The U.S. economy is on track to grow at a 3.3 percent annualized pace in the fourth quarter based on the latest data on U.S. payrolls and business inventories, the Atlanta Federal Reserve’s GDPNow forecast model showed on Friday.
The latest estimate for fourth-quarter gross domestic product growth was slower than the 4.5 percent growth rate calculated on Wednesday, the Atlanta Fed said.
Meanwhile, U.S. job growth accelerated in October after hurricane-related disruptions in the prior month, but wages grew at their slowest annual pace in more than 1-1/2 years in a sign that inflation probably will remain benign.
Nonfarm payrolls increased by 261,000 last month as 106,000 leisure and hospitality workers returned to work, the Labor Department said in its closely watched employment report on Friday.

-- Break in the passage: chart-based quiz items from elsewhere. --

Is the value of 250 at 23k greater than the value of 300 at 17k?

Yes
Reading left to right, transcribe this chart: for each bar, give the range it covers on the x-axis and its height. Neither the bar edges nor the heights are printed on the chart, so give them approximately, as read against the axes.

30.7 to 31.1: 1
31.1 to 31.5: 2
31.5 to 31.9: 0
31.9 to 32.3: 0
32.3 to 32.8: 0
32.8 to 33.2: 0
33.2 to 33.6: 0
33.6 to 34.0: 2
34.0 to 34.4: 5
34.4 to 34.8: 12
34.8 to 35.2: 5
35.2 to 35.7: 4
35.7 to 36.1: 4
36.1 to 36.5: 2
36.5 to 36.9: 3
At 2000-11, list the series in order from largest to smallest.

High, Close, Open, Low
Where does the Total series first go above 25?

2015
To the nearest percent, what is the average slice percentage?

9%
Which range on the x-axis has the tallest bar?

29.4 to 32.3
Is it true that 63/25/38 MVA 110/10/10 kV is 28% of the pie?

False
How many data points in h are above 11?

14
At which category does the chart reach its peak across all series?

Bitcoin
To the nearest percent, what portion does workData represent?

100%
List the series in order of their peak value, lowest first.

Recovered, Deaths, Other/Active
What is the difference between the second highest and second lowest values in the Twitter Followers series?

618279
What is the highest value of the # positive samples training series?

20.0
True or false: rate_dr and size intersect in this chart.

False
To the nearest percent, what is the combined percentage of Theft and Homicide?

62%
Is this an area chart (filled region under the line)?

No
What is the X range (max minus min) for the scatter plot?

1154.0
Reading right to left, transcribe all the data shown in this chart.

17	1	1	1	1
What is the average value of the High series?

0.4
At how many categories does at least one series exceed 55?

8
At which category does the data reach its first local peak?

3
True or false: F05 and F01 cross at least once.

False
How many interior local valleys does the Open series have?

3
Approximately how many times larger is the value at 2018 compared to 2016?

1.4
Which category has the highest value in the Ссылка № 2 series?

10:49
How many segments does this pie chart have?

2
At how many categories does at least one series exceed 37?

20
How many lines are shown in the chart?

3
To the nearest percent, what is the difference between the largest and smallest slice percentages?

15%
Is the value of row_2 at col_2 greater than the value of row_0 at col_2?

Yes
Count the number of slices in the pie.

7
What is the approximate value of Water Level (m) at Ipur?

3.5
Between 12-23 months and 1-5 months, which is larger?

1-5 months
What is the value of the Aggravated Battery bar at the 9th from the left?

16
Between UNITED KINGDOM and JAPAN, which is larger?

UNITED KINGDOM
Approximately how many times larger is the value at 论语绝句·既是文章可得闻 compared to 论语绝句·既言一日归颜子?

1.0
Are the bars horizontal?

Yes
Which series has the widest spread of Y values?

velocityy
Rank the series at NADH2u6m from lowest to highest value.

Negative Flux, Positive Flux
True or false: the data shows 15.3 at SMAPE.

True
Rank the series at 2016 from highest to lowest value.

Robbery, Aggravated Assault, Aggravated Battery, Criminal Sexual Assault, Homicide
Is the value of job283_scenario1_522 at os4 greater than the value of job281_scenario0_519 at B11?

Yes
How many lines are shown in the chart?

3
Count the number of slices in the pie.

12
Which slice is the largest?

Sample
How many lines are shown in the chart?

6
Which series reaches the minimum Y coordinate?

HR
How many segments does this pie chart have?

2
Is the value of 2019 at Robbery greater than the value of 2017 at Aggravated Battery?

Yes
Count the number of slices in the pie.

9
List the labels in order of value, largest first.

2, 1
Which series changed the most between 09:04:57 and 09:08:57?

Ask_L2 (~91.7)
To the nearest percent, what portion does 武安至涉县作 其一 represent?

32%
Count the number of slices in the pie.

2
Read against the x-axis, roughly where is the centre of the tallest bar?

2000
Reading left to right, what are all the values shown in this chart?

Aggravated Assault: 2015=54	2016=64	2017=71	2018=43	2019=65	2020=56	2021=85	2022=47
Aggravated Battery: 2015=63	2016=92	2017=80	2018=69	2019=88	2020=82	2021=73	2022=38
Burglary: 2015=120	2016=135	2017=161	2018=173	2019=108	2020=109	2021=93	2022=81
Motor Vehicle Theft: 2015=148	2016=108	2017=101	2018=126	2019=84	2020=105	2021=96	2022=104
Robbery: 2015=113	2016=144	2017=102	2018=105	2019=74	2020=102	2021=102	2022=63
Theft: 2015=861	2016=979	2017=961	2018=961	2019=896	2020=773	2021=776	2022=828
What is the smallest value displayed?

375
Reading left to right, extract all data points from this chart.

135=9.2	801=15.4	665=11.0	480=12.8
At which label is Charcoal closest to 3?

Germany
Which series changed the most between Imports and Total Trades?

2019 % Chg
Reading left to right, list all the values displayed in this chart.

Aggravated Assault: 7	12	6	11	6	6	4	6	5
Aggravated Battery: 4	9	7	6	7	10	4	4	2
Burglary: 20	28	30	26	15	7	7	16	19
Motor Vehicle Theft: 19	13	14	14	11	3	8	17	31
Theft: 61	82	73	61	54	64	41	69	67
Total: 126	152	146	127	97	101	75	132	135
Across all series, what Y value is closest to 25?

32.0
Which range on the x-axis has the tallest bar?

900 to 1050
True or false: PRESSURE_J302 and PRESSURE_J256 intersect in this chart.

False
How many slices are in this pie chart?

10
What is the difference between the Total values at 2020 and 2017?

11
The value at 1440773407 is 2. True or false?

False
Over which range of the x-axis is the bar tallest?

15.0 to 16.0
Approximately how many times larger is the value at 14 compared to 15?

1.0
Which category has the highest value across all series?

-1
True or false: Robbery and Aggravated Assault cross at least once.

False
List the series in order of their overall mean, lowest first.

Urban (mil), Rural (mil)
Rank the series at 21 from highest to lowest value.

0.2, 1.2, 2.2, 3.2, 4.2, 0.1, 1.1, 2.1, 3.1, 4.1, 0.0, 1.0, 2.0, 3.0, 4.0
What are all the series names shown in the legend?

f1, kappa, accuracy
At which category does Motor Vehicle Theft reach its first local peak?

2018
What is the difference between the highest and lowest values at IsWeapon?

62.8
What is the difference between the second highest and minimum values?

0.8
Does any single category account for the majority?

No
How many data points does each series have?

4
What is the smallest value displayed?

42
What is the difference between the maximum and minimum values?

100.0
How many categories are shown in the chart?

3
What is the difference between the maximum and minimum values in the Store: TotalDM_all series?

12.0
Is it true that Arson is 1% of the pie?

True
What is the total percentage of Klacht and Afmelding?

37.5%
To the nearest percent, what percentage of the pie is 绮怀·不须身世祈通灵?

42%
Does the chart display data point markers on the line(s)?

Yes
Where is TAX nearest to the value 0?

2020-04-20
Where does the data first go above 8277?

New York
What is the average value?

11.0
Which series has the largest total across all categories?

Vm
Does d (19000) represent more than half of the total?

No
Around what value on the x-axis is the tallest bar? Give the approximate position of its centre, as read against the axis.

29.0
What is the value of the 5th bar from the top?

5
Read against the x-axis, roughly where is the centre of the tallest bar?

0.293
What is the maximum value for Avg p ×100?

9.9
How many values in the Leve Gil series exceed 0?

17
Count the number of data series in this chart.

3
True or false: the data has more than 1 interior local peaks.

That was the largest gain since July 2016 but below economists’ expectations for a jump of 310,000 jobs.
Data for September was revised to show a gain of 18,000 jobs instead of a decline of 33,000 as previously reported.
The White House, which is pushing a Republican-backed package of tax cuts to boost economic growth and employment, trumpeted the payrolls gains. “Jobs, Jobs, Jobs!” President Donald Trump tweeted after the release of the report.
But Nancy Pelosi, the Democratic leader in the U.S. House of Representatives, said in a statement that the report showed Americans were continuing to be denied bigger paychecks by Republicans’ “billionaires-first agenda.”
Average hourly earnings slipped one cent in October, leaving them unchanged in percentage terms, in part due to the return of the lower-paid leisure and hospitality workers. Wages shot up 0.5 percent in September. They were up 2.4 percent on a year-on-year basis last month, the smallest gain since February 2016, after a 2.8 percent advance in the prior month.
October’s job growth acceleration reinforced the Federal Reserve’s assessment on Wednesday that “the labor market has continued to strengthen,” and the sluggish wage data did little to change expectations it will raise interest rates in December.
The U.S. central bank has increased rates twice this year.